The majority of access patterns revolve around the customer, so for our primary index, we will use the customer ID as the main partition, with the actual customer record being identifiable with the sort key also being the customer ID.

We can then easily add relationships of customers to orders and customers to baskets by using the same partition key but with a unique sort key.

Our aggregate view now looks like this:

image12.png

We can now query all three records in a single command, querying that entire customers’ partition:

export const getAllCustomerRecords = async (id: string) =>
  dynamoClient
    .query({
      TableName: TABLE_NAME,
      KeyConditionExpression: "pk=:pk",
      ExpressionAttributeValues: {
        ":pk": valueToAttributeValue(addPrefix(id, CUSTOMER_PREFIX)),
      },
    })
    .then((result) => result.Items);

As the table grows, this sort of query might not be the most efficient given it will return every customer order ever made, along with all the other customer records such as baskets and invoices, but it's good to know we can access all customer data in a single query should we need to.

A small tweak to the expression attribute values to include a partial match (begins_with) on the sort key allows us to query:

  • All customer basket records
  • All customer order records

The important takeaway is how we can model one-to-one and one-to-many relationships in NoSQL.

Categories

These entities represent another one-to-many relationship where one category can contain many products.

Categories also have a hierarchical relationship where a category can have many subcategories, meaning products can exist anywhere in the category hierarchy tree.

Let’s model this with books broken down into fiction and non-fiction.

image18.png

Notice how we have populated the GSI attribute keys for the subcategories, setting the GSI1_PK as the parent category ID and the GSI1_SK as the subcategory ID. This allows us to query all of the subcategories by category using GSI1:

image19.png

The same index, GSI1, can be used not only for mapping one to many relationships. Say for example we want to look up the customer by email,; thecurrent model doesn’t support this directly unless we make a slight change in the way we save the data:

image1.png

Storing the customer email address and entity type as GSI PK and SK;

  • Ensures the customer email address is unique (for this GSI only, enforcing uniqueness on the primary index would need to have another solution)

**Records taken from a dataset:**
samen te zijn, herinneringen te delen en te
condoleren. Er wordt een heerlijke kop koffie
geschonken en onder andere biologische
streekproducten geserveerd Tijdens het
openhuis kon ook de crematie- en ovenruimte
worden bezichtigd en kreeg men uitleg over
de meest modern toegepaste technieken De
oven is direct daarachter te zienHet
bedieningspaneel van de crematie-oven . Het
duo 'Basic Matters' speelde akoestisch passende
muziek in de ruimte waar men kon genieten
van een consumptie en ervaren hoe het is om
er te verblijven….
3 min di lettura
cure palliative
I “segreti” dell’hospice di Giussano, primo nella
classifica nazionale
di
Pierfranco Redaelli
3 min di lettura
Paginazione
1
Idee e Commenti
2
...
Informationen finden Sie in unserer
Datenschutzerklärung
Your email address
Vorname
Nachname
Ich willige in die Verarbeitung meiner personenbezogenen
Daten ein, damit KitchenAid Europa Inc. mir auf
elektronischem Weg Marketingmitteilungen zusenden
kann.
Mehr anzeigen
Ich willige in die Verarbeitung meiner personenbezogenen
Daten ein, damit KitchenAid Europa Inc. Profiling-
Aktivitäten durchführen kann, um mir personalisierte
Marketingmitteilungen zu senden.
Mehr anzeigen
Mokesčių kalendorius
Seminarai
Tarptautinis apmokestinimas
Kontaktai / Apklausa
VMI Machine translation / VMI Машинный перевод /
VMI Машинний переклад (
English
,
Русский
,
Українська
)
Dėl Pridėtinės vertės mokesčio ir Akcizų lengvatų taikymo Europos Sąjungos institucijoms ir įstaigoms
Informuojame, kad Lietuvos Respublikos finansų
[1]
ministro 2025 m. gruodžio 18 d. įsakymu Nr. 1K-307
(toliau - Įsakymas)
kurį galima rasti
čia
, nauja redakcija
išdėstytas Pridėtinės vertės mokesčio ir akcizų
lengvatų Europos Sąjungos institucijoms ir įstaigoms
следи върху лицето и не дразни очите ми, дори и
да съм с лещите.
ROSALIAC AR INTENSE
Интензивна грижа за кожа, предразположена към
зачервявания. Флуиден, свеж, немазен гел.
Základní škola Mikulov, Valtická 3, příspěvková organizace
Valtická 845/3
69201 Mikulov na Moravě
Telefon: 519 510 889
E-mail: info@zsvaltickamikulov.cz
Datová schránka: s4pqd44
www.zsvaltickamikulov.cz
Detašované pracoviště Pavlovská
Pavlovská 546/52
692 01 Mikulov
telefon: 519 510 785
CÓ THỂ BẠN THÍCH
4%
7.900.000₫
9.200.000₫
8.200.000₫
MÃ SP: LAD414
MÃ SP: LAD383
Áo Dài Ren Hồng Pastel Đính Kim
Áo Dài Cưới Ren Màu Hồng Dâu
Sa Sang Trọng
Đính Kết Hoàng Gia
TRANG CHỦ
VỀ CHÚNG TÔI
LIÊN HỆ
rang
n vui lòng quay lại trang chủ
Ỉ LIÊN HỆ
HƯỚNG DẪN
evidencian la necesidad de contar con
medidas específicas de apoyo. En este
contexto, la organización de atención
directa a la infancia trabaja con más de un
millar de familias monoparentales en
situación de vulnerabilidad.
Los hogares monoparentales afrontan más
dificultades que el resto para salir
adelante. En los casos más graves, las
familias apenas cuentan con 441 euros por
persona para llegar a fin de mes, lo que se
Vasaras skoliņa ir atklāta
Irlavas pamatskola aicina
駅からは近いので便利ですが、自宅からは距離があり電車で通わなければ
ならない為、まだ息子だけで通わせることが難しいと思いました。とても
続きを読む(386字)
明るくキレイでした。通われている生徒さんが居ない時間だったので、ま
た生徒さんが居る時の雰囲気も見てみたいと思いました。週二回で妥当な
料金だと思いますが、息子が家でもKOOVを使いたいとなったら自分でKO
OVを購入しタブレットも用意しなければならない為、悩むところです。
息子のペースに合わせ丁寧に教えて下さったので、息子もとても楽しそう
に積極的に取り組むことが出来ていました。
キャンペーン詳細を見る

**EXERCISE REQUIREMENTS:**
1. In the DynamoDB modeling excerpt, what serves as the main partition for the primary index?
2. Set down the passage of the DynamoDB modeling excerpt starting with "We can now query" and going on through "we need to.".
3. Name every image file that the DynamoDB modeling excerpt mentions.

**OUTPUTS FOR THE TASKS:**
1. The customer ID.

2.
We can now query all three records in a single command, querying that entire customers’ partition:

export const getAllCustomerRecords = async (id: string) =>
  dynamoClient
    .query({
      TableName: TABLE_NAME,
      KeyConditionExpression: "pk=:pk",
      ExpressionAttributeValues: {
        ":pk": valueToAttributeValue(addPrefix(id, CUSTOMER_PREFIX)),
      },
    })
    .then((result) => result.Items);

As the table grows, this sort of query might not be the most efficient given it will return every customer order ever made, along with all the other customer records such as baskets and invoices, but it's good to know we can access all customer data in a single query should we need to.

3. image12.png, image18.png, image19.png, image1.png